Fed Mulled Covid’s Economic Damage as it Looks to Long-Term By Investing.com

Fed Mulled Covid’s Economic Damage as it Looks to Long-Term By Investing.com


© Reuters.

By Liz Moyer/Yasin Ebrahim

Investing.com — Federal Reserve members continued to back accommodative monetary policy measures to keep the economic recovery on solid footing amid ongoing worries about the impact of the Covid-19 pandemic, according to the July meeting minutes released Wednesday.

At the conclusion of its previous meeting on July 28-29, the Fed kept its unchanged in range of 0% to 0.25% and stressed that rates would be kept near-zero until it was “confident that the economy has weathered recent events.” At the meeting, Fed officials discussed the ongoing economic fallout of the viral pandemic, which shut down businesses and cost millions of Americans their jobs.

“We projected rate of recovery in real GDP, and the pace of declines in the unemployment rate, over the second half of this year were expected to be somewhat less robust than in the previous forecast,” the Fed said in the minutes. 

The Fed also said the rebound in consumer spending from its trough in April had been “particularly strong,” supported by fiscal stimulus measures. “Participants observed that with this rebound, household spending likely had recovered about half of its previous decline.” 

Looking ahead, the Fed continued to suggest that further improvements in the labor market would depend on the progress of reopening the economy.  “Participants generally agreed that prospects for further substantial improvement in the labor market would depend on a broad and sustained reopening of businesses. In turn, such a reopening would depend in large part on the efficacy of health measures taken to limit the spread of the virus.”

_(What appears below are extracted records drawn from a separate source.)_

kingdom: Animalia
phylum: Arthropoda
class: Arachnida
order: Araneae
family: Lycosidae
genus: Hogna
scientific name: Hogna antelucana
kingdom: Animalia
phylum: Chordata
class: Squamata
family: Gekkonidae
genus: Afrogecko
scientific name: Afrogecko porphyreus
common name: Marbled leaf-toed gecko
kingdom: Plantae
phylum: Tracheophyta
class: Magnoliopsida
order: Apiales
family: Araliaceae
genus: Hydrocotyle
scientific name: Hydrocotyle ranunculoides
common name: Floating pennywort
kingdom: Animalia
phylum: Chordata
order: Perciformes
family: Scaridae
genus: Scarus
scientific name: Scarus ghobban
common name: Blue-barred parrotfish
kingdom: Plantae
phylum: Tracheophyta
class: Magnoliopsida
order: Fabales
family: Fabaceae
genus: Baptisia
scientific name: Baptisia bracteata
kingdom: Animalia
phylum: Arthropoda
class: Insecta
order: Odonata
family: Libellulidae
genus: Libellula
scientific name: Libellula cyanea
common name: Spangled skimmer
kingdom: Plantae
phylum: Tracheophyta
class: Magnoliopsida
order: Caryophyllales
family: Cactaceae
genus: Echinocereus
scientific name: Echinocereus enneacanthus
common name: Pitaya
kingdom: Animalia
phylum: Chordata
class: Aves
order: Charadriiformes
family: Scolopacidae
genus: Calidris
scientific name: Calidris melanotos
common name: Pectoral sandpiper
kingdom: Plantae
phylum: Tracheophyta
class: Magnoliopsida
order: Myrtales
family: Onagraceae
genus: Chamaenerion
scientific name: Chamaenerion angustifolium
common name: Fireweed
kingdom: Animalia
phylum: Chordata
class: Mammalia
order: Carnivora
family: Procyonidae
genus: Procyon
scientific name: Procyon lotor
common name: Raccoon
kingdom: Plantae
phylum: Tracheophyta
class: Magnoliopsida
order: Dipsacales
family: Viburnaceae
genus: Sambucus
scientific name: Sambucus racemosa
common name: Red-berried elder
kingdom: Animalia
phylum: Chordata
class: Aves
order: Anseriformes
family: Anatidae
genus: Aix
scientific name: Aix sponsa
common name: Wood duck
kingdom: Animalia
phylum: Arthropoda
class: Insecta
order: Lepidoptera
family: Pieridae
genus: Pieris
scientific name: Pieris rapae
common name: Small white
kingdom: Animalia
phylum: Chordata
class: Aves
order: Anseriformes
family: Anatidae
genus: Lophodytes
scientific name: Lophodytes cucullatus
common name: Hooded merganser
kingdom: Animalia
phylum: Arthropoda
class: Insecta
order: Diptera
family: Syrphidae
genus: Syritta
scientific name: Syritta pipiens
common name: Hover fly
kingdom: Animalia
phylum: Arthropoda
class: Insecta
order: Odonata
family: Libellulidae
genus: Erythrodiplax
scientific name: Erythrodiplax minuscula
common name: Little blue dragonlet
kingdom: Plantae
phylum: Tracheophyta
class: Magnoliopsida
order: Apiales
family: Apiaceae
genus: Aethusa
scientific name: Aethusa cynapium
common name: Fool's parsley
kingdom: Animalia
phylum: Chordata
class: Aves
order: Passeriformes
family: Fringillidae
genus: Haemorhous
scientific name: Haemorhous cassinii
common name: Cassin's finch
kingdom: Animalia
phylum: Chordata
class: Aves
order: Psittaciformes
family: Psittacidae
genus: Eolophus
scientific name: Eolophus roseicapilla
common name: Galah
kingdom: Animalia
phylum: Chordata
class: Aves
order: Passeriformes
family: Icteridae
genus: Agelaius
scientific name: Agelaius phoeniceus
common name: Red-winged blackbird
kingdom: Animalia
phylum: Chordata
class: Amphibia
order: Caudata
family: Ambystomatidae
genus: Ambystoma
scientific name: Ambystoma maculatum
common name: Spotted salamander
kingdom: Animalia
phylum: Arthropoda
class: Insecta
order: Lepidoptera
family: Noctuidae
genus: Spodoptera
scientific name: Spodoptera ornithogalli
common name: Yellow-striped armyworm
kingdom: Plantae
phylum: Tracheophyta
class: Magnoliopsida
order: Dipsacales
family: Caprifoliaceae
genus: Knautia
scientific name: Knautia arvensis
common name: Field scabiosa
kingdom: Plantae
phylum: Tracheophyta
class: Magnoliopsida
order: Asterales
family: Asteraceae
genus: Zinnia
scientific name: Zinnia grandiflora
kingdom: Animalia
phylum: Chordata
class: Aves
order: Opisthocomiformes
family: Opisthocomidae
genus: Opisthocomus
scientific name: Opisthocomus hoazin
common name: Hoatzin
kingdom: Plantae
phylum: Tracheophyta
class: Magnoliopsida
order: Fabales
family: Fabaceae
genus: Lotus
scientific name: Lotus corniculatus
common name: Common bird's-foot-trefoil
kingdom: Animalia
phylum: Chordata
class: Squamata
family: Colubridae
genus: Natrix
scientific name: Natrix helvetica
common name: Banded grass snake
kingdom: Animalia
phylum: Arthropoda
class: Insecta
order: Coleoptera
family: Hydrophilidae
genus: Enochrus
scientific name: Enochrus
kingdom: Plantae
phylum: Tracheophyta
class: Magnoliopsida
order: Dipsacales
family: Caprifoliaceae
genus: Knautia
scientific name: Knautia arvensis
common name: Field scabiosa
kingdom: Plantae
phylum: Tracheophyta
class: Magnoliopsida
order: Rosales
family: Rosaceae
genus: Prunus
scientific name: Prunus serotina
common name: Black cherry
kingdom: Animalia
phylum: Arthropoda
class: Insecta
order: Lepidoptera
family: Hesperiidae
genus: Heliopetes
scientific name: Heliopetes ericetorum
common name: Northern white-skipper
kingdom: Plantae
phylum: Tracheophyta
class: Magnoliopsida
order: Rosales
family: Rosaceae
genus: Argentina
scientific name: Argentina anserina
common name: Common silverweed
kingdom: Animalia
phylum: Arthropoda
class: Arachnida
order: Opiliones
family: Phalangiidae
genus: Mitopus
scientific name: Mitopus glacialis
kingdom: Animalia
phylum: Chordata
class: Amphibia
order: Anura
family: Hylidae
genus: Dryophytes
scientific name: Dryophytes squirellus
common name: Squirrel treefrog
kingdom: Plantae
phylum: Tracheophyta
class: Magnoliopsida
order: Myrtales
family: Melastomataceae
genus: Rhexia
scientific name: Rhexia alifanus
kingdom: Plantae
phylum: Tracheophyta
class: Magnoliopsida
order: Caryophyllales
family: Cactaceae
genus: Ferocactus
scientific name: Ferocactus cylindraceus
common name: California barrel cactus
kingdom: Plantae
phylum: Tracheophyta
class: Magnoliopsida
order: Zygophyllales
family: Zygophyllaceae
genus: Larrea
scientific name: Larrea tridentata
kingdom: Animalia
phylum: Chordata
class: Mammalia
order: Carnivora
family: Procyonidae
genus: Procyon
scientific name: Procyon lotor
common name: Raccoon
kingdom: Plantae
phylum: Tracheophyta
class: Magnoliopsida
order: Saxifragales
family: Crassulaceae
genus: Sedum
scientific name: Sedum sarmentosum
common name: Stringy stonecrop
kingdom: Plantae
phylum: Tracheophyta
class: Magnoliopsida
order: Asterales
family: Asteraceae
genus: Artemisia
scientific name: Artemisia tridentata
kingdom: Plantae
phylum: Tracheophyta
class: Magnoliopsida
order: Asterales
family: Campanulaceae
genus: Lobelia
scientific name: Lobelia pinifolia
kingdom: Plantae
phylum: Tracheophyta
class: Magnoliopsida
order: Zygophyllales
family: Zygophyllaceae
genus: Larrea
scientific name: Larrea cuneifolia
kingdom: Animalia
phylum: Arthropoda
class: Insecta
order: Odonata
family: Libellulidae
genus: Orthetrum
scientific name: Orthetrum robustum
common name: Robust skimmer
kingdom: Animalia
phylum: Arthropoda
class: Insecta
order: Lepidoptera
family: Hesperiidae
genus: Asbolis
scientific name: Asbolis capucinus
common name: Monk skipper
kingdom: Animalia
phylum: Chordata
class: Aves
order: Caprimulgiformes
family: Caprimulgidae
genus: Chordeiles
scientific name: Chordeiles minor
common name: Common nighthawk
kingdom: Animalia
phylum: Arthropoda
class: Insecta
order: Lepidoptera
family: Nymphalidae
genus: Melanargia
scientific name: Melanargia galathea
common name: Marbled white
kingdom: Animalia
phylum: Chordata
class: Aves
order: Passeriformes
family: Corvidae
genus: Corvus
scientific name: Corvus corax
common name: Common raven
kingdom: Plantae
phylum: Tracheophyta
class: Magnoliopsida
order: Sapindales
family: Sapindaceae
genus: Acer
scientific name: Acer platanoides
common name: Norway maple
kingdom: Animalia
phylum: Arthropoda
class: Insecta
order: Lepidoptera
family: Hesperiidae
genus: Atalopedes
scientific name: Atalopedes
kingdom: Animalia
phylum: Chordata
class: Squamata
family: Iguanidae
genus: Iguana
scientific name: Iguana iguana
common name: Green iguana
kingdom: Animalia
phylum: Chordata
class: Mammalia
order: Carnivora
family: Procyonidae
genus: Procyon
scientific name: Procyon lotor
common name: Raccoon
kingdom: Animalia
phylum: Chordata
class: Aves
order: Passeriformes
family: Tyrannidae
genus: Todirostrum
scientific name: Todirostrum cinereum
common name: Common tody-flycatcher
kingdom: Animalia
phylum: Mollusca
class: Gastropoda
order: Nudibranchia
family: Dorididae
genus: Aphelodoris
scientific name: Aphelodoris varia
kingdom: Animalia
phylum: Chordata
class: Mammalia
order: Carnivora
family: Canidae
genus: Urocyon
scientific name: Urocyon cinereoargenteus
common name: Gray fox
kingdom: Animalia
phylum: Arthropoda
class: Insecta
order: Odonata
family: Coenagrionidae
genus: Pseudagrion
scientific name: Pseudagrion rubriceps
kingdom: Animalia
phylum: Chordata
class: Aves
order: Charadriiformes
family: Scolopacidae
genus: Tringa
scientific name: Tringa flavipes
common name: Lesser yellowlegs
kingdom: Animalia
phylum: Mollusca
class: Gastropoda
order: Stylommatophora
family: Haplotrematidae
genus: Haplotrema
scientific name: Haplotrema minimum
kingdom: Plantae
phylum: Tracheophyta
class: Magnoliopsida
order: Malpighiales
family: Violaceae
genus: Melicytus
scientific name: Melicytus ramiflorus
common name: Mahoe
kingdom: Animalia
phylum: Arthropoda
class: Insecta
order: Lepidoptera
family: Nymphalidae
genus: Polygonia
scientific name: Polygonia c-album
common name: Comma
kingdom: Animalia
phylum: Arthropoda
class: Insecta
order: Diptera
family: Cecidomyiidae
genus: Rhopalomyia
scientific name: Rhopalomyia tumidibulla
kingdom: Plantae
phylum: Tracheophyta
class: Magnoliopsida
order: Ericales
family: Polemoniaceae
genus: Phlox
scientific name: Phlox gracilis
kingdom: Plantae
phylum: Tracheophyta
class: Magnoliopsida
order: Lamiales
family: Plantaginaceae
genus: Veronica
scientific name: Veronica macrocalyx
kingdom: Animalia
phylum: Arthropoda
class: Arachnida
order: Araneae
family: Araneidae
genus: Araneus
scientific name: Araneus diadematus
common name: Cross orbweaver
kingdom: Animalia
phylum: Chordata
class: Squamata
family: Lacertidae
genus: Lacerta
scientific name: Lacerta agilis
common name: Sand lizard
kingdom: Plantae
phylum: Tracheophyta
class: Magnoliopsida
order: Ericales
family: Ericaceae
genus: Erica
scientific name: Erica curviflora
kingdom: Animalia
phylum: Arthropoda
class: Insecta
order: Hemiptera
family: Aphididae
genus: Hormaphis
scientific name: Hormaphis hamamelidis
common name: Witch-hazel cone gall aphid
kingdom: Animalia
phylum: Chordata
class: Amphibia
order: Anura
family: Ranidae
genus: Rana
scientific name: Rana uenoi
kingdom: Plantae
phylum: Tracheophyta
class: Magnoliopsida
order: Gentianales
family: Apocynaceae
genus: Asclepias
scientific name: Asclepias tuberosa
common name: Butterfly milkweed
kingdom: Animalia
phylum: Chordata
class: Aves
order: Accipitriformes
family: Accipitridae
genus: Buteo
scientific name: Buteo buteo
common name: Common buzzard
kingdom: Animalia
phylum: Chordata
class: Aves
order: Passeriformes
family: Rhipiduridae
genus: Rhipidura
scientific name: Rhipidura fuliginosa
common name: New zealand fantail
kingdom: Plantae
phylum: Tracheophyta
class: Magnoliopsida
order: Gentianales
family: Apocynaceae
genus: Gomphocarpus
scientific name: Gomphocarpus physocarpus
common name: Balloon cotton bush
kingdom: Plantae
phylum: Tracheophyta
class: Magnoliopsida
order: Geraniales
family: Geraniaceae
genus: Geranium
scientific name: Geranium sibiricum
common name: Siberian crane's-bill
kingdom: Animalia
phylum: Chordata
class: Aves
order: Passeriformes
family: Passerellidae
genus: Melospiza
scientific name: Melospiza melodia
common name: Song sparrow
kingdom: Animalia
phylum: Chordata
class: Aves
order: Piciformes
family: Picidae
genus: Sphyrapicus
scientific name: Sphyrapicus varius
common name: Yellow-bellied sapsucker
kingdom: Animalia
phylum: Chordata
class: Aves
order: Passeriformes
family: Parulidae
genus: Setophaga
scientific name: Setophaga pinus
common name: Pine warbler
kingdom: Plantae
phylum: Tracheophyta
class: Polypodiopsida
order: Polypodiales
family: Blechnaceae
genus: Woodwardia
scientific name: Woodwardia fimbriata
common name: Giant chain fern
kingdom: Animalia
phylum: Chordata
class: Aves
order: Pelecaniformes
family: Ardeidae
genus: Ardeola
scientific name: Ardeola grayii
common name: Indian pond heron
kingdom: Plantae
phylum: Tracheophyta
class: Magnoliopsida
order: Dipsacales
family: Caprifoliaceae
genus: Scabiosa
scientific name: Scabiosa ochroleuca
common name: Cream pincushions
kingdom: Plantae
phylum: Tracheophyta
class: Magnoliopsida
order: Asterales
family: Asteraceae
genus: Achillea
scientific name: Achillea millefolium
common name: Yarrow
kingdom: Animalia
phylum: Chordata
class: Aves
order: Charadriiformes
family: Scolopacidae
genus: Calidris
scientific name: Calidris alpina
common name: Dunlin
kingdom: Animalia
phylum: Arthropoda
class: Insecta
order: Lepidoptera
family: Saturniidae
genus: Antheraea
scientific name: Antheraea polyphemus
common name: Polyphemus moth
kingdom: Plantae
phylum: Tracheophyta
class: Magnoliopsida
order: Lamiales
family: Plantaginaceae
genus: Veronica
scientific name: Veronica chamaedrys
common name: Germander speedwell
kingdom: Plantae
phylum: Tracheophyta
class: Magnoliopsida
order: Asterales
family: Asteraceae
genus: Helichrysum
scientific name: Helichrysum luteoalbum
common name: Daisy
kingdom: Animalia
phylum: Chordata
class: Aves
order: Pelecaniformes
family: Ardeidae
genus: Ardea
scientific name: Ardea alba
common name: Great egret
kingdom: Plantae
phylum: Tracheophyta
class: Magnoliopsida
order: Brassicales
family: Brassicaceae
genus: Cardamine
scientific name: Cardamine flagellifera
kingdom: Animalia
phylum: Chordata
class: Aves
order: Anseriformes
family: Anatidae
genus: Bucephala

The Fed has pledged not to raise rates anytime in the near future, until inflation and employment numbers hit their mark. But with inflation lagging the Fed’s 2% target, policymakers appear in no rush to lift rates.

The recent low monthly readings of PCE prices, the Fed’s preferred inflation measures, suggested the pace of inflation would likely “continue to run well below the committee’s 2 percent objective for some time,” the Fed’s minutes showed.  “Participants also noted that a highly accommodative stance of monetary policy would likely be needed for some time to support aggregate demand and achieve 2 percent inflation over the longer run.”

While short-term rates are targeted near zero, longer-term real interest rates have turned negative. That has sent the price of gold soaring to a record above $2,000 an ounce while the dollar has tumbled against other world currencies.

Markets surged ahead of the release of the minutes. Traders and investors were looking for any changes to the central bank’s thinking on the economic recovery, especially given improved jobs and other economic data that has come out since the Federal Open Market Committee’s meeting last month.

What remains to be seen is whether the Fed will be more accommodative than it was even after the financial crisis. Twelve years ago, the Fed cut rates to zero  and held them there for six years, long after the economy and markets had recovered.